I have been stalking around the freelands of the mountains for days. Watching members enter and leave gauging each one of their importance to the land. I had been tasked after all with finding someone of rank here and stealing them off to Asteraia. I wasn’t about to hide my intentions, my skills of being able to steal such a wolf from a pack. The big the small, I just simply had to lure them away and off towards the lands. My tail flicks as I blend with the morning shadows, single golden and black flecked eye watching for a huntress that seemed to be coming down here for hunting in the mornings. Sometimes alone, sometimes with a large silvery brute in toe, but regardless she came somewhat regularly. I thought about the wolf that I believed to be a social wolf, perhaps a diplomat from the scents he sometimes comes back with on his fur, a male, but I think a soft spoken huntress would be better. I know the benefits of maybe taking a wolf of politics, but I rather have one that doesn’t have a snakes tongue.
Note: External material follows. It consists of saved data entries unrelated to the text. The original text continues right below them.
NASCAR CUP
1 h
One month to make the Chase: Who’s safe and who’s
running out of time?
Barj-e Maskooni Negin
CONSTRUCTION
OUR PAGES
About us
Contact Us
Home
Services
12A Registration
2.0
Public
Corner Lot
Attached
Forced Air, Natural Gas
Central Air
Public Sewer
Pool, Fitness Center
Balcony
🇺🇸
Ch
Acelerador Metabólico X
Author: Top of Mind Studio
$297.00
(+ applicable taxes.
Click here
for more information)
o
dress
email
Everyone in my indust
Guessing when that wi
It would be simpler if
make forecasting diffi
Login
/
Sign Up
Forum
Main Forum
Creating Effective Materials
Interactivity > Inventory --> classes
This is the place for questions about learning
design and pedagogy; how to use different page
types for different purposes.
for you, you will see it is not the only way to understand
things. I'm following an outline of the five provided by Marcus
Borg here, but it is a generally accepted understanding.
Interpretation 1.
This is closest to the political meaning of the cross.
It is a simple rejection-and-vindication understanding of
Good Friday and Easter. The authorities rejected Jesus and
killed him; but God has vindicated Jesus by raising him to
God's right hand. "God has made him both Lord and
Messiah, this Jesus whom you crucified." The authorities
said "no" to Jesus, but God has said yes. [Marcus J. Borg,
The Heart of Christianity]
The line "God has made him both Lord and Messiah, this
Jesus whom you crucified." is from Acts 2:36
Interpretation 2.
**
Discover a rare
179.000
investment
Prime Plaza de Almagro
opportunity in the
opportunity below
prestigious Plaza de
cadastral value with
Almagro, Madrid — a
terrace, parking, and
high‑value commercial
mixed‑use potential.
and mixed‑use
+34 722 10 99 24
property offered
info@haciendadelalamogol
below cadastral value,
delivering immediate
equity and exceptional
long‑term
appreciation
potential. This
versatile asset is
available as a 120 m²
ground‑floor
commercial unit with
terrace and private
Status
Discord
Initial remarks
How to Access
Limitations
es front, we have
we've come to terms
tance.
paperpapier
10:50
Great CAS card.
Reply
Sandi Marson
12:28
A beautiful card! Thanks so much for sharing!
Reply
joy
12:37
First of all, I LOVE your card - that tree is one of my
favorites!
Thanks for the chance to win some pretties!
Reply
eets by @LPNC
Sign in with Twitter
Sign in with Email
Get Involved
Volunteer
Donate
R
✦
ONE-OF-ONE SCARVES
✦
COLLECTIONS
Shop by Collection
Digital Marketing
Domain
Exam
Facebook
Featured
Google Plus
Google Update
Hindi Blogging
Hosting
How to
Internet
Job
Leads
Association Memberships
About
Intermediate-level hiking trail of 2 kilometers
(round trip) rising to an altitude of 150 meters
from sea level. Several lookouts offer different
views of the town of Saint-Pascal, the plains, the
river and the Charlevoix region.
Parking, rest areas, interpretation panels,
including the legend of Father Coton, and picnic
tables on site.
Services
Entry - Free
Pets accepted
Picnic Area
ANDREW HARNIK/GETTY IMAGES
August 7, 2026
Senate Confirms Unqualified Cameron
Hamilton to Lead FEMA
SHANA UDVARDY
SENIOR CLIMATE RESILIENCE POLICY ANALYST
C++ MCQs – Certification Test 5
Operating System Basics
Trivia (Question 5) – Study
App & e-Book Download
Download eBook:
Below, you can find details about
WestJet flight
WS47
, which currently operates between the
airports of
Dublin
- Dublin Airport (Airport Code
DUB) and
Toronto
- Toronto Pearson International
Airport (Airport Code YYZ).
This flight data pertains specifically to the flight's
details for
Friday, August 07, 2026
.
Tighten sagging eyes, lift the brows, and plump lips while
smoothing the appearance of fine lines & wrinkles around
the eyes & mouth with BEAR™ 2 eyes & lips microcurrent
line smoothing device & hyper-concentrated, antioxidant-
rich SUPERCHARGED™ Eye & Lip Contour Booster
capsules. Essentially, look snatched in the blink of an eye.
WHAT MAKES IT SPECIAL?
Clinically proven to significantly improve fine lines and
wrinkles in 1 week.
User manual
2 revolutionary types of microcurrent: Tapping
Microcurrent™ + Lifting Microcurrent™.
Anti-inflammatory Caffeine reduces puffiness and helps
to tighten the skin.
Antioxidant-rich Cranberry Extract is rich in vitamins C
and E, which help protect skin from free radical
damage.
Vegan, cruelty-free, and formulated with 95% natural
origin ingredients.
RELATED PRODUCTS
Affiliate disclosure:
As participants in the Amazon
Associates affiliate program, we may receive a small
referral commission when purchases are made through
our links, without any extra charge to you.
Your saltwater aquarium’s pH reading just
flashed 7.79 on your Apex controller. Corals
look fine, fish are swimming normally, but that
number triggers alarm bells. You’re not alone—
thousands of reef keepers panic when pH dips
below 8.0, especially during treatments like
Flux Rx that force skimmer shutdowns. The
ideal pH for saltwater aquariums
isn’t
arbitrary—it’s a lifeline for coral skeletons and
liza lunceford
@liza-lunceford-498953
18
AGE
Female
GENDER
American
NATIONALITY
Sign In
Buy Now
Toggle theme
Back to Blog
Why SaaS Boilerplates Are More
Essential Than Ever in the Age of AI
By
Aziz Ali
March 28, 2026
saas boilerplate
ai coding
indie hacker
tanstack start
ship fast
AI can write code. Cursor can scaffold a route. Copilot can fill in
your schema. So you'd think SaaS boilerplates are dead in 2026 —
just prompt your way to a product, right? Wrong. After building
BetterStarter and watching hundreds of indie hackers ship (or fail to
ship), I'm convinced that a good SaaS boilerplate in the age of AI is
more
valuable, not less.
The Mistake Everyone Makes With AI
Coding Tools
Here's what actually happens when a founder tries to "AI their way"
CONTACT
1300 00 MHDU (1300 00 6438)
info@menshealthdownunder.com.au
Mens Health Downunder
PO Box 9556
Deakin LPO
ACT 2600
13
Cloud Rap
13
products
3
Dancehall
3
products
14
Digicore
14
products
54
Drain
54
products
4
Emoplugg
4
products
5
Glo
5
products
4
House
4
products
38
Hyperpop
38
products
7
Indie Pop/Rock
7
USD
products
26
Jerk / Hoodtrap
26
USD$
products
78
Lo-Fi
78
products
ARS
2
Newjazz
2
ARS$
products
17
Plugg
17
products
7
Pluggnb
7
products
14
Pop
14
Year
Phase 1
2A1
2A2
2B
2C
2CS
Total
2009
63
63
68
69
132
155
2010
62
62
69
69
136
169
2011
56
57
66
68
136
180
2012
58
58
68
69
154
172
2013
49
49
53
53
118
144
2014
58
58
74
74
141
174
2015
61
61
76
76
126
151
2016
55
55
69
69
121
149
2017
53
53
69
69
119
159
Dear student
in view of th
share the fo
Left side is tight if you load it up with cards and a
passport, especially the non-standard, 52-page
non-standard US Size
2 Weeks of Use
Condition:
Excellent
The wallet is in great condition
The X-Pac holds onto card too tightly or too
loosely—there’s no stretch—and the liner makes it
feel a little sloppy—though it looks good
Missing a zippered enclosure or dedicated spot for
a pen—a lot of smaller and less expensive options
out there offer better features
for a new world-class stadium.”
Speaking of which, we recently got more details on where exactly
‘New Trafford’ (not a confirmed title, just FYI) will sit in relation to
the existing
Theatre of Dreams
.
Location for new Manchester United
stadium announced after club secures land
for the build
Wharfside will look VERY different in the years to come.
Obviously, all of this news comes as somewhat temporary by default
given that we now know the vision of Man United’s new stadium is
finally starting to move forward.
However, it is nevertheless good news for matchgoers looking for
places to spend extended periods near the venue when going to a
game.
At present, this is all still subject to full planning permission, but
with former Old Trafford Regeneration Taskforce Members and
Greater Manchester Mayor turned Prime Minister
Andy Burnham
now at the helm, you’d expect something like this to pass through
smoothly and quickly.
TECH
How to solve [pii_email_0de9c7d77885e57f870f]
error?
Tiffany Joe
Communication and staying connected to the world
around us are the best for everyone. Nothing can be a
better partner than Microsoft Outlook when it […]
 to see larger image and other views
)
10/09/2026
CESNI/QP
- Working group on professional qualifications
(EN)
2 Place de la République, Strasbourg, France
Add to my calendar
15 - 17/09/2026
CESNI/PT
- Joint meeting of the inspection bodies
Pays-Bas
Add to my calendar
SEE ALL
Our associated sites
She is gold in color, and seems to be around my age, perhaps even younger. She is perfect I think for what I want. I have no idea who her silvery shadow is. A mate perhaps? His scent was all over her so I knew they were close and they certainly weren’t siblings. Of course I can’t desern if they are even more as to be soul bonds. I hate my own imprint, he is nothing but dead to me, someone to torment if I get the chance so I don’t understand imprint bonds that are different from my own. I know my angel doesn’t hate his own, but I don’t think he particually cares for her either. This “Zeltzin” I know for a while he obsessed over her but now I think that we are in Asteraia he had calmed his curiosity. Not that it mattered. I was his, he was mine, we didn’t need to be calling each other mates to know that. Perhaps its self-proclaimed on my end, but he said it himself when we were young and he had purged me of my eye. I was his. And I was happy with that.
Now though, I need to insure my place within the Monster’s reign. I am not content to serve as some pathetic duffer in the lower ranks I want to be more and perhaps give us some well-deserved standing. I don't know how Valefor feels, he knows he's greater than all so even in lower ranks he has always been strong, but I am not as he is. I know I am better than most but I see fit to prove such things. So now I watch the paths out of Spirane knowing my little golden ticket should be happening by very soon.